Allah und er

In Deutschland nannte man ihn einen Islamisten und scheuchte Amir Zaidan nach Österreich. Hier ist er für die Fortbildung der islamischen Religionslehrer zuständig und anerkannter Vordenker seiner Religion. Also was jetzt? Der „Falter“ hat mit ihm Tee getrunken.

STEFAN APFL, WOLFGANG LUEF | POLITIK | aus FALTER 18/06 vom 02.05.2006

Für den Koran ist er Feuer und Flamme. Amir Zaidan sitzt breitbeinig auf seinem Stuhl und spricht von der Verantwortung gegenüber seinem Schöpfer. Das ist Allah. Wenn er redet, benutzt er beide Hände. Während einer Stunde angeregten Gesprächs stößt Zaidan zweimal beim Gestikulieren sein Teeglas um. Der eloquente Syrer scheint es gewohnt zu sein, Monologe zu führen, und weniger gewohnt, dabei unterbrochen zu werden. Häufig leitet er seine rhetorischen Fragen mit einem knappen „Frage“ ein, um sie ausgiebig zu beantworten. „Frage: Was ist ein Islamist? Einer, der den Islam praktizieren will? Dann bin ich einer. Oder ist es jemand, der andere Menschen verachtet und eine einseitige Sicht hat? Dann sage ich, meine Arbeit zeugt vom Gegenteil.“

Amir Zaidan sei ein „Islamist und Muslimbruder“, meinte beispielsweise die deutsche CDU 2003 in einer Bundestagsanfrage. Er sei einer unter vielen „islamistischen Wölfen im Schafspelz“, der noch dazu eine „fundamentalistische Sichtweise“ lehre, schreibt der langjährige Außenpolitikredakteur der Frankfurter Allgemeinen Zeitung Udo Ulfkotte in seinem 2003 erschienenen Buch „Der Krieg in unseren Städten“. „Höflich gesagt ist Zaidan ein ultraorthodoxer Muslim“, meint Herbert Müller, Leiter der Kompetenzgruppe Islamismus beim Verfassungsschutz in Baden-Württemberg. Und die deutsche Islamwissenschaftlerin Claudia Dantschke sagt: „Zaidan hat in Hessen faktisch versucht, für die Mitglieder seiner Organisation eine Art parallele Rechtsordnung durchzusetzen.“ In Deutschland ist Amir Zaidan, gelinde gesagt, umstritten. In Österreich ist er nun für die Fortbildung der islamischen Religionslehrer verantwortlich.

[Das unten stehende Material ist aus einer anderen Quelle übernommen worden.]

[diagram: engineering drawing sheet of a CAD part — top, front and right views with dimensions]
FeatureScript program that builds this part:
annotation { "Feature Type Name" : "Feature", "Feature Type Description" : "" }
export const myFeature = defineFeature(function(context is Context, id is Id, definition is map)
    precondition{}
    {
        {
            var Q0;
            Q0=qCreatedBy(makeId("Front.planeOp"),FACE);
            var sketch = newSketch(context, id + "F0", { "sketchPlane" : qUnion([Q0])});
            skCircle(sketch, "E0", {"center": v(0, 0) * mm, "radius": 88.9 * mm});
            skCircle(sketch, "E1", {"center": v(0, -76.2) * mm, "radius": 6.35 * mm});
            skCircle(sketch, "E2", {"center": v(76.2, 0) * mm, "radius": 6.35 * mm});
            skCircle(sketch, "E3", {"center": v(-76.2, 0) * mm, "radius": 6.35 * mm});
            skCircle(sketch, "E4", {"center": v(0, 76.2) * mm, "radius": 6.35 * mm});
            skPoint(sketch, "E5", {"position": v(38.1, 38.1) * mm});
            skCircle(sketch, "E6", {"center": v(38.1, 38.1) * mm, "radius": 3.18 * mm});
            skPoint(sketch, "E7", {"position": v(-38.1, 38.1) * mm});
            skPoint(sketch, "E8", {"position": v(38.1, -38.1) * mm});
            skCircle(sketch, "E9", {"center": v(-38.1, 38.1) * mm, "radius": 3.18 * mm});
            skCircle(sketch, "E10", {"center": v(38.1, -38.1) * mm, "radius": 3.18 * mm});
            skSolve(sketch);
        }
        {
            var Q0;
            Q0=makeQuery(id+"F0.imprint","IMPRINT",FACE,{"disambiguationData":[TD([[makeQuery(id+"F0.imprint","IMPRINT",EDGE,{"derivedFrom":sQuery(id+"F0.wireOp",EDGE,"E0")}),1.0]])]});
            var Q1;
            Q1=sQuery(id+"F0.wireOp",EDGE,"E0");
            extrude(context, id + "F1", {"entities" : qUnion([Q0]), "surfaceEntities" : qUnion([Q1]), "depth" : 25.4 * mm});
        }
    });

Darüber hinaus tritt er als interreligiöse Integrationsfigur in Erscheinung, stets auf der Suche nach dem Dialog. Für Medien und Politik ist der Syrer begehrter Repräsentant der muslimischen Community. Unlängst stieg Zaidan auf der europäischen Imame-Konferenz in Wien kurz nach EU-Kommissarin Benita Ferrero-Waldner aufs Podium und referierte über seine Vorstellung eines „Islams europäischer Prägung“. Auf Ö1 spricht er gelegentlich die „Gedanken zum Tag“, und auch bei Podiumsveranstaltungen ist Zaidan willkommener Gast, um über den „Dialog zwischen Christentum und Islam“ oder den „Islam in einer pluralistischen Gesellschaft“ zu diskutieren.